Logo Corriere della Sera Corriere della Sera 6 giorni fa Marco Sabella

I primi dati sul gettito della rottamazione delle cartelle esattoriali sembrano indicare un netto successo dell’iniziativa voluta dal governo per aumentare le entrate dello Stato e sbloccare situazioni debitorie dei cittadini verso il Fisco spesso impantanate da anni.

© Fornito da RCS MediaGroup S.p.A.

Secondo le prime indiscrezioni disponibili, l’operazione dovrebbe portare in dote al governo per la prossima legge di Bilancio un extragettito di almeno 1,5-2 miliardi. Stando alle prime proiezioni dei dati alla prima scadenza di luglio, le adesioni alla definizione agevolata dei crediti col Fisco — se i pagamenti delle altre rate continueranno regolarmente — consentiranno di superare ampiamente il target di 7,2 miliardi fissato dal decreto fiscale collegato alla scorsa manovra. Nonostante numeri, per adesso non confermati ufficialmente, così favorevoli, alcuni critici delle procedure tecniche adottate per realizzare l’operazione hanno sostenuto che se il periodo per la rateazione delle cartelle fosse stato più lungo il gettito sarebbe probabilmente ancora superiore. I dati disponibili al momento, tuttavia, attendono conferma.

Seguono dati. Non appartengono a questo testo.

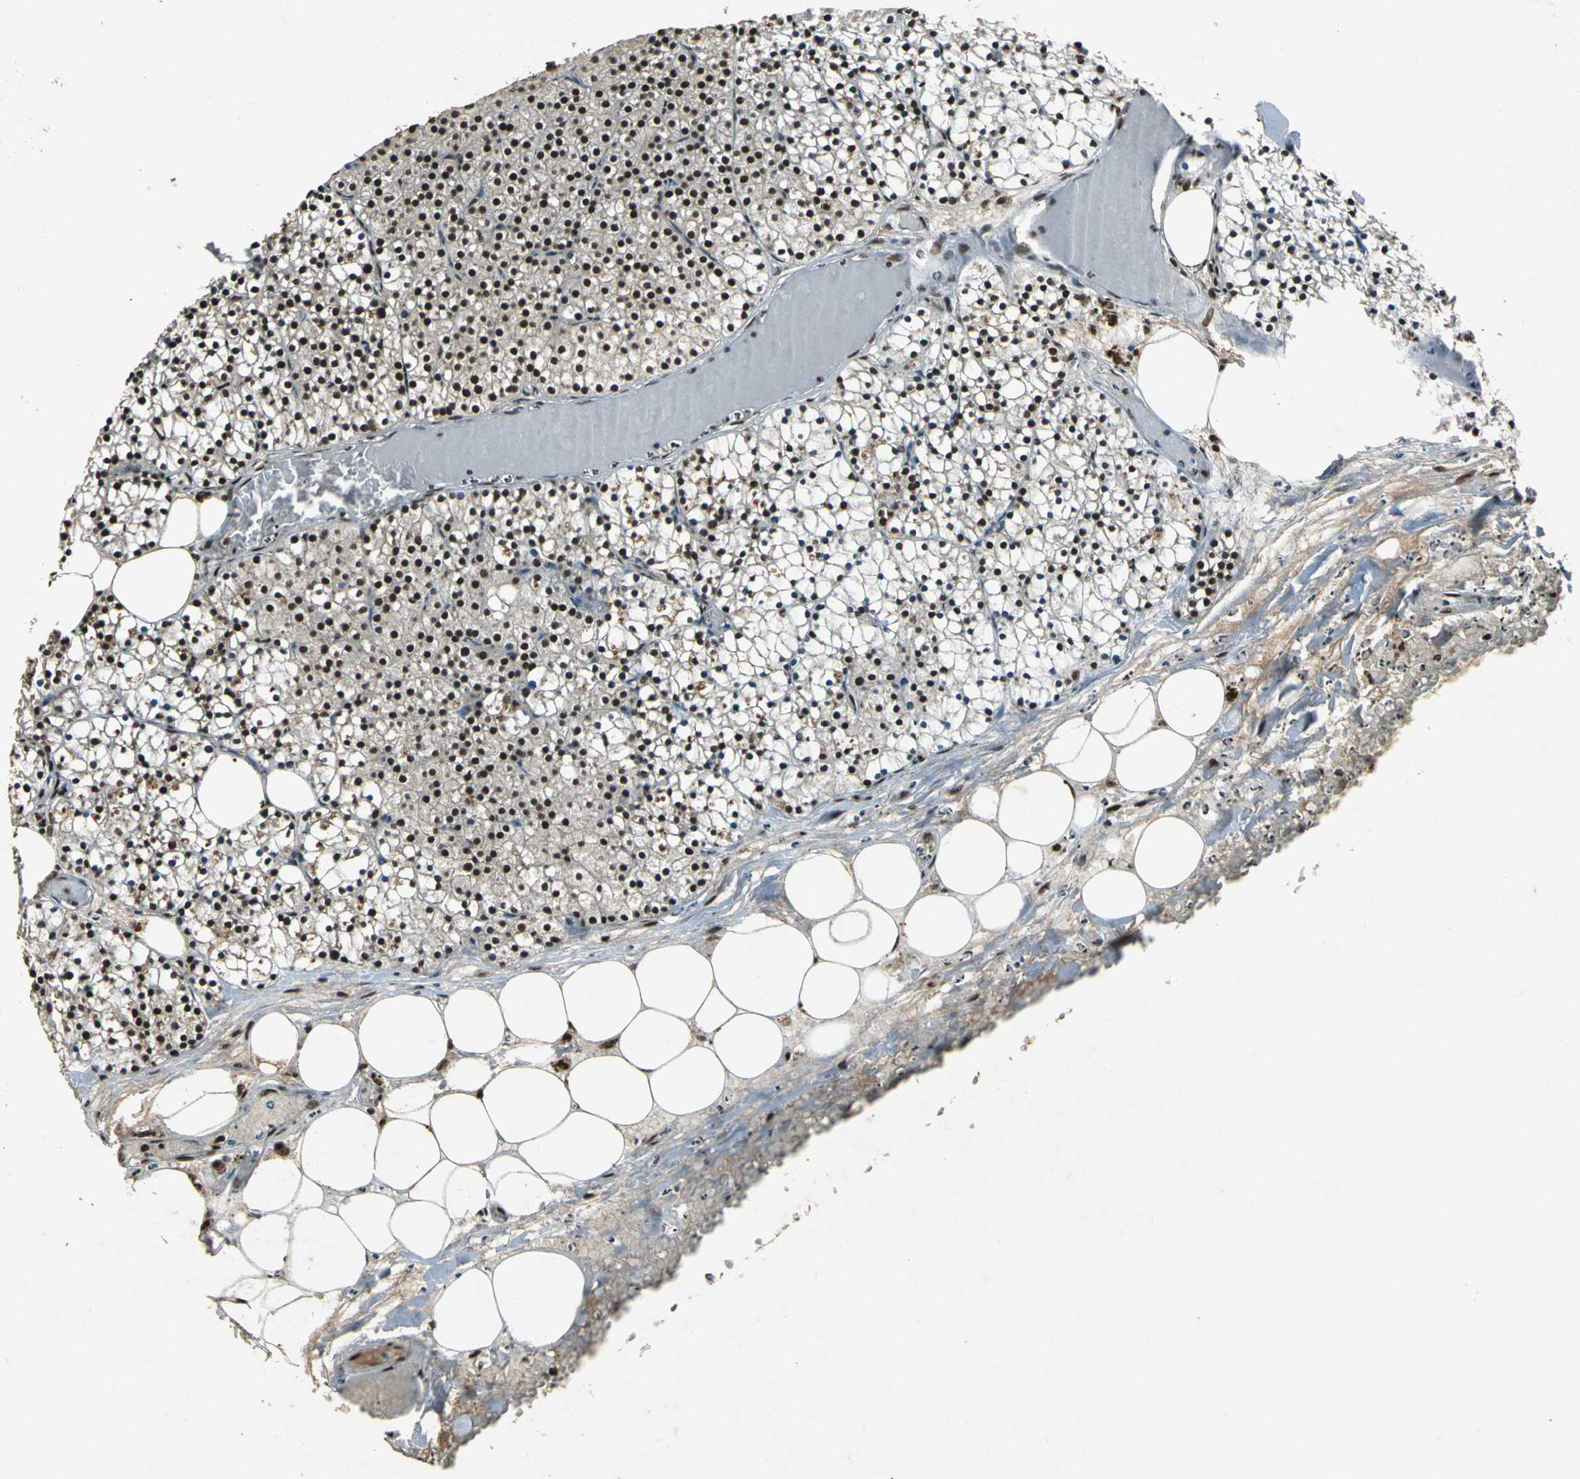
{"staining": {"intensity": "strong", "quantity": ">75%", "location": "nuclear"}, "tissue": "parathyroid gland", "cell_type": "Glandular cells", "image_type": "normal", "snomed": [{"axis": "morphology", "description": "Normal tissue, NOS"}, {"axis": "topography", "description": "Parathyroid gland"}], "caption": "Protein positivity by immunohistochemistry displays strong nuclear staining in about >75% of glandular cells in benign parathyroid gland.", "gene": "MTA2", "patient": {"sex": "female", "age": 63}}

Fonti dell’Agenzia delle Entrate e Riscossione si sono infatti affrettate a smorzare i toni eccessivamente ottimistici che si erano diffusi nella mattinata di ieri. «Le procedure di accreditamento relative alla prima o unica rata della definizione agevolata richiedono tempi tecnici fisiologici. I dati relativi alla definizione agevolata pubblicati in questi giorni e in queste ore sono da ritenersi dunque mere ipotesi non avvalorate da alcun riscontro», ha precisato nel pomeriggio di ieri una nota dell’Agenzia.

Sul tema è intervenuto anche il segretario di Scelta civica Enrico Zanetti, viceministro al ministero dell’Economia e delle Finanze nel governo Renzi. «Bene i dati, largamente sopra le stime, sugli incassi della rottamazione delle cartelle», scrive il deputato centrista sulla sua pagina Facebook. Sottolineando che «fa sorridere oggi pensare a quanto ho dovuto insistere perché si facesse, riuscendo a superare la forte contrarietà iniziale del ministro Padoan solo grazie a un accordo politico dei nostri gruppi parlamentari con il presidente del Consiglio Renzi. E se ce l’avessero lasciata fare con la rateizzazione a 3 anni, come l’avevamo scritta noi, si sarebbe incassato ancora di più e di parecchio. Quanti errori e quante occasioni perdute al Mef sul rapporto Fisco-contribuente in questi anni», conclude Zanetti.

In base alle previsioni del governo l’incasso complessivo della rottamazione delle cartelle dovrebbe attestarsi nel biennio a 7,2 miliardi di euro, con un gettito previsto di 5 miliardi nel 2017 e di 2,2 miliardi nel 2018. Dopo la rata entrata in scadenza il 31 luglio scorso i prossimi appuntamenti per il contribuente sono previsti nel 2017 a settembre (seconda rata) e a novembre (terza rata) mentre la quarta e la quinta tranche di pagamenti sono calendarizzate per aprile e settembre del 2018. Sul totale dei contribuenti il 72% hanno richiesto la rateizzazione in 5 pagamenti, il 20% con rata unica e il restante nelle scadenze intermedie.